##### Records to use

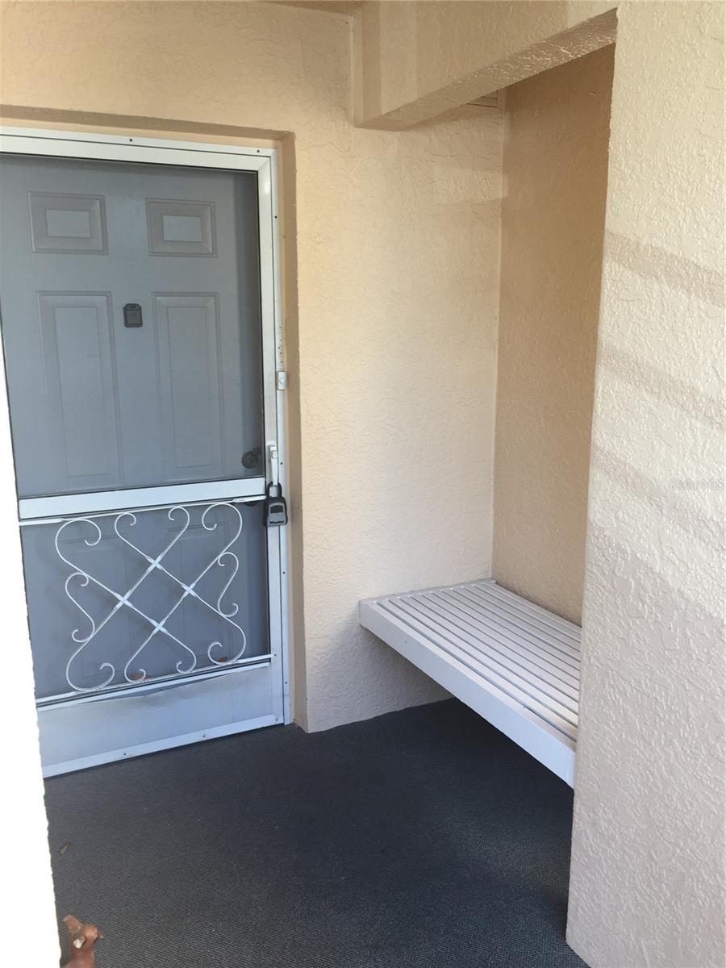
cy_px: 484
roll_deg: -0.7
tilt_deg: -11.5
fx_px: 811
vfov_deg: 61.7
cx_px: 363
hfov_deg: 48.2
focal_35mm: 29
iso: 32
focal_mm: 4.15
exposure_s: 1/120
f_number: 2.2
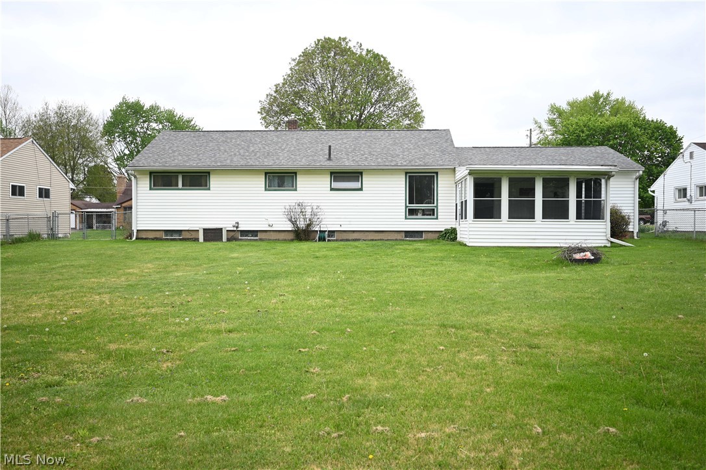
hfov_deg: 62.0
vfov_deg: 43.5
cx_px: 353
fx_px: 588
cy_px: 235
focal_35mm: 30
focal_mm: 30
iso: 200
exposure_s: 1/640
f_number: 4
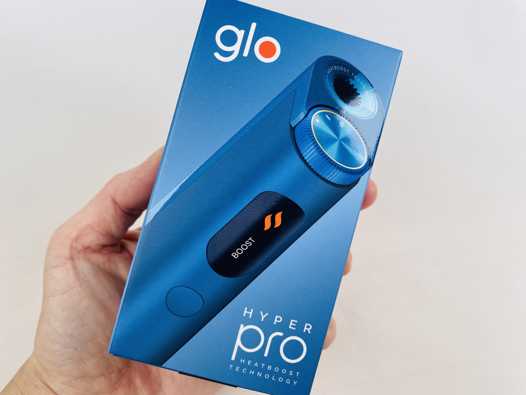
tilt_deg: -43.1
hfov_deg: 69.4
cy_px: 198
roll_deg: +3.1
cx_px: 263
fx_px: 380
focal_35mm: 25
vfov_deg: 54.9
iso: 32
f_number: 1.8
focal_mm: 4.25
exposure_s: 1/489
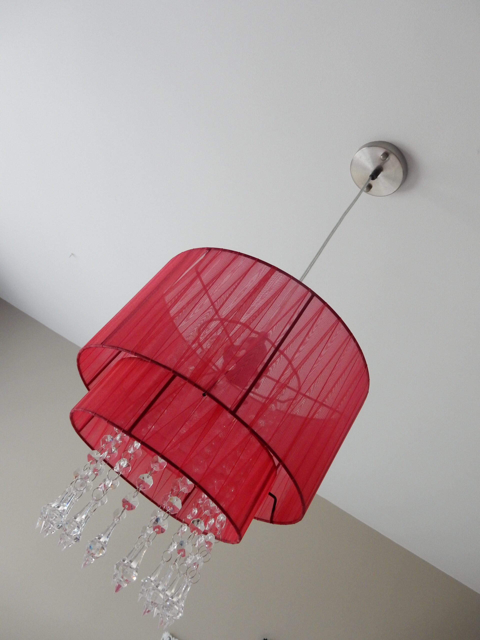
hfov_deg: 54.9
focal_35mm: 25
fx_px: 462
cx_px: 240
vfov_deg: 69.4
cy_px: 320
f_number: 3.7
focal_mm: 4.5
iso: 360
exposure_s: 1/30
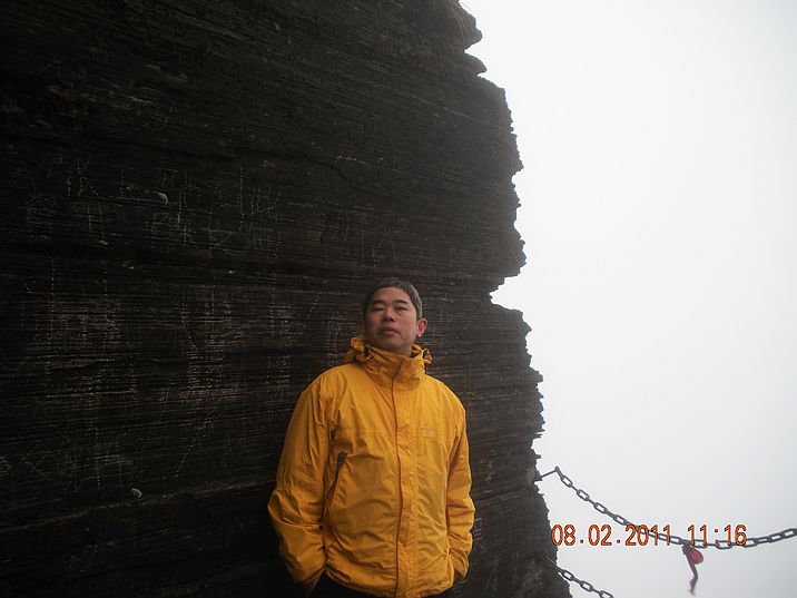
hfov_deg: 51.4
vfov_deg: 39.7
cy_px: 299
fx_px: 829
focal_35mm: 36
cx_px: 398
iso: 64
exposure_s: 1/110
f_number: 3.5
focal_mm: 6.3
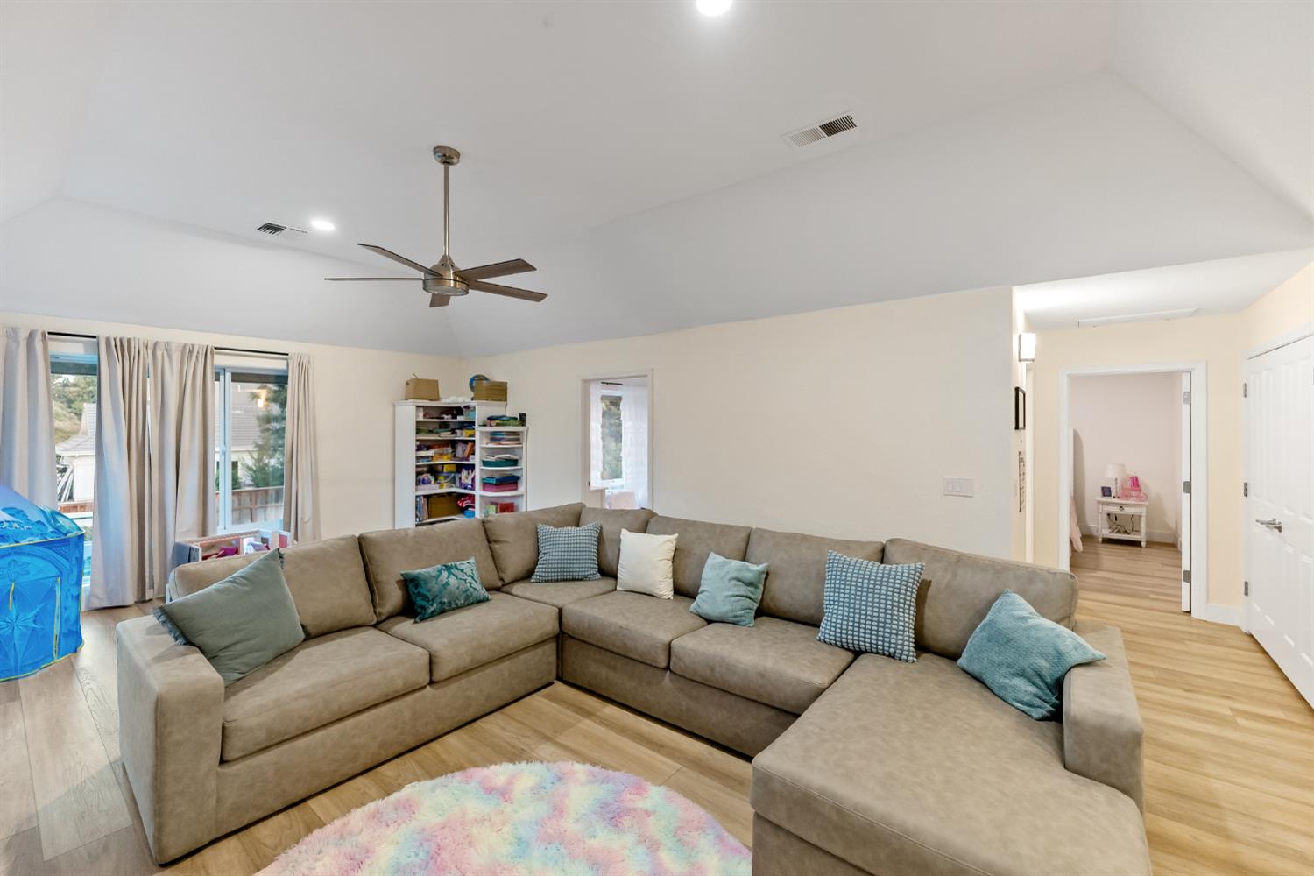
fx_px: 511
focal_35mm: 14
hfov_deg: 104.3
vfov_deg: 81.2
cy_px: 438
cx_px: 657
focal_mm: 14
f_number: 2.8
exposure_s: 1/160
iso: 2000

##########

Your objective – Copy out the entries above in full and exactly, skipping every picture.

Exercise response –
cy_px: 484
roll_deg: -0.7
tilt_deg: -11.5
fx_px: 811
vfov_deg: 61.7
cx_px: 363
hfov_deg: 48.2
focal_35mm: 29
iso: 32
focal_mm: 4.15
exposure_s: 1/120
f_number: 2.2
hfov_deg: 62.0
vfov_deg: 43.5
cx_px: 353
fx_px: 588
cy_px: 235
focal_35mm: 30
focal_mm: 30
iso: 200
exposure_s: 1/640
f_number: 4
tilt_deg: -43.1
hfov_deg: 69.4
cy_px: 198
roll_deg: +3.1
cx_px: 263
fx_px: 380
focal_35mm: 25
vfov_deg: 54.9
iso: 32
f_number: 1.8
focal_mm: 4.25
exposure_s: 1/489
hfov_deg: 54.9
focal_35mm: 25
fx_px: 462
cx_px: 240
vfov_deg: 69.4
cy_px: 320
f_number: 3.7
focal_mm: 4.5
iso: 360
exposure_s: 1/30
hfov_deg: 51.4
vfov_deg: 39.7
cy_px: 299
fx_px: 829
focal_35mm: 36
cx_px: 398
iso: 64
exposure_s: 1/110
f_number: 3.5
focal_mm: 6.3
fx_px: 511
focal_35mm: 14
hfov_deg: 104.3
vfov_deg: 81.2
cy_px: 438
cx_px: 657
focal_mm: 14
f_number: 2.8
exposure_s: 1/160
iso: 2000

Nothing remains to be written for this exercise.